**YOUR TASK:**
Present every line of text from the rows below as a two-column Markdown table, with the line number under "Line No." and the line itself under "Text". Skip blank lines and leave the pictures out.

**DATA SHOWN:**
*** Begin section ***

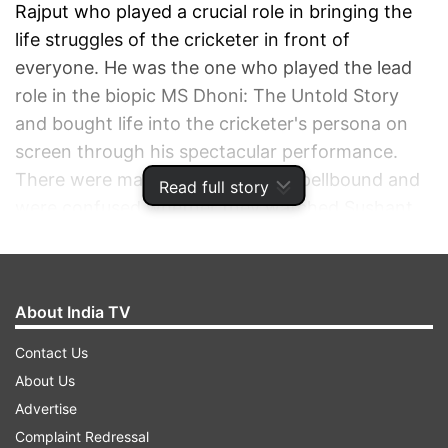
Rajput who played a crucial role in bringing the
life struggles of the cricketer in front of
everyone. He was the one who played the lead
role in the biopic MS Dhoni: The Untold Story
and bought life into the cricketer's persona on
screen through his spectacular performance.
There were many who were left spellbound and
Read full story
were confused whether they watched Sushant
or Dhoni on screen. This shows how genuine
Sushant was as an actor. It took Sushant a lot of
practice to mold himself into Dhoni. From his
About India TV
walk to his game, gestures to the way of talking,
he observed everything and depicted that in the
Contact Us
biopic. During the course of their meetings, he
About Us
became good friends with the
Advertise
cricketer. Sushant's hard work made the film a
Complaint Redressal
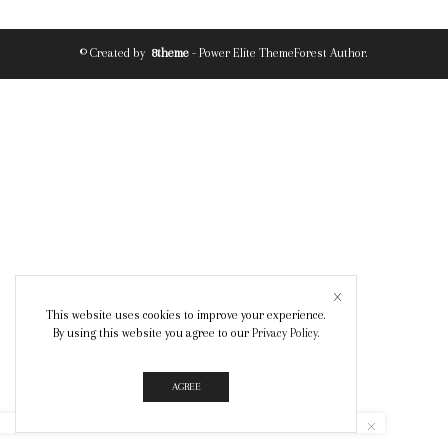
© Created by
8theme
- Power Elite ThemeForest Author.
This website uses cookies to improve your experience.
By using this website you agree to our
Privacy Policy
.
AGREE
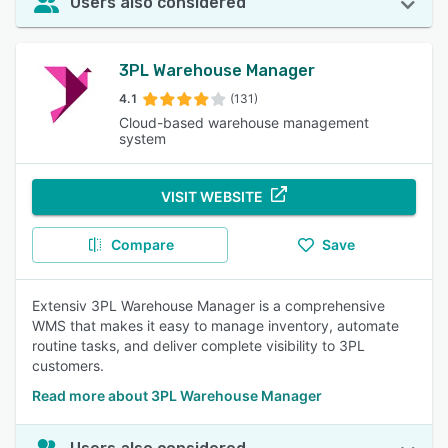
Users also considered
3PL Warehouse Manager
4.1
(131)
Cloud-based warehouse management
system
VISIT WEBSITE
Compare
Save
Extensiv 3PL Warehouse Manager is a comprehensive
WMS that makes it easy to manage inventory, automate
routine tasks, and deliver complete visibility to 3PL
customers.
Read more about 3PL Warehouse Manager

*** End section ***

**ANSWER BOX:**
| Line No. | Text |
|---|---|
| 1 | Rajput who played a crucial role in bringing the |
| 2 | life struggles of the cricketer in front of |
| 3 | everyone. He was the one who played the lead |
| 4 | role in the biopic MS Dhoni: The Untold Story |
| 5 | and bought life into the cricketer's persona on |
| 6 | screen through his spectacular performance. |
| 7 | There were many who were left spellbound and |
| 8 | Read full story |
| 9 | were confused whether they watched Sushant |
| 10 | or Dhoni on screen. This shows how genuine |
| 11 | Sushant was as an actor. It took Sushant a lot of |
| 12 | practice to mold himself into Dhoni. From his |
| 13 | About India TV |
| 14 | walk to his game, gestures to the way of talking, |
| 15 | he observed everything and depicted that in the |
| 16 | Contact Us |
| 17 | biopic. During the course of their meetings, he |
| 18 | About Us |
| 19 | became good friends with the |
| 20 | Advertise |
| 21 | cricketer. Sushant's hard work made the film a |
| 22 | Complaint Redressal |
| 23 | © Created by |
| 24 | 8theme |
| 25 | - Power Elite ThemeForest Author. |
| 26 | This website uses cookies to improve your experience. |
| 27 | By using this website you agree to our |
| 28 | Privacy Policy |
| 29 | . |
| 30 | AGREE |
| 31 | Users also considered |
| 32 | 3PL Warehouse Manager |
| 33 | 4.1 |
| 34 | (131) |
| 35 | Cloud-based warehouse management |
| 36 | system |
| 37 | VISIT WEBSITE |
| 38 | Compare |
| 39 | Save |
| 40 | Extensiv 3PL Warehouse Manager is a comprehensive |
| 41 | WMS that makes it easy to manage inventory, automate |
| 42 | routine tasks, and deliver complete visibility to 3PL |
| 43 | customers. |
| 44 | Read more about 3PL Warehouse Manager |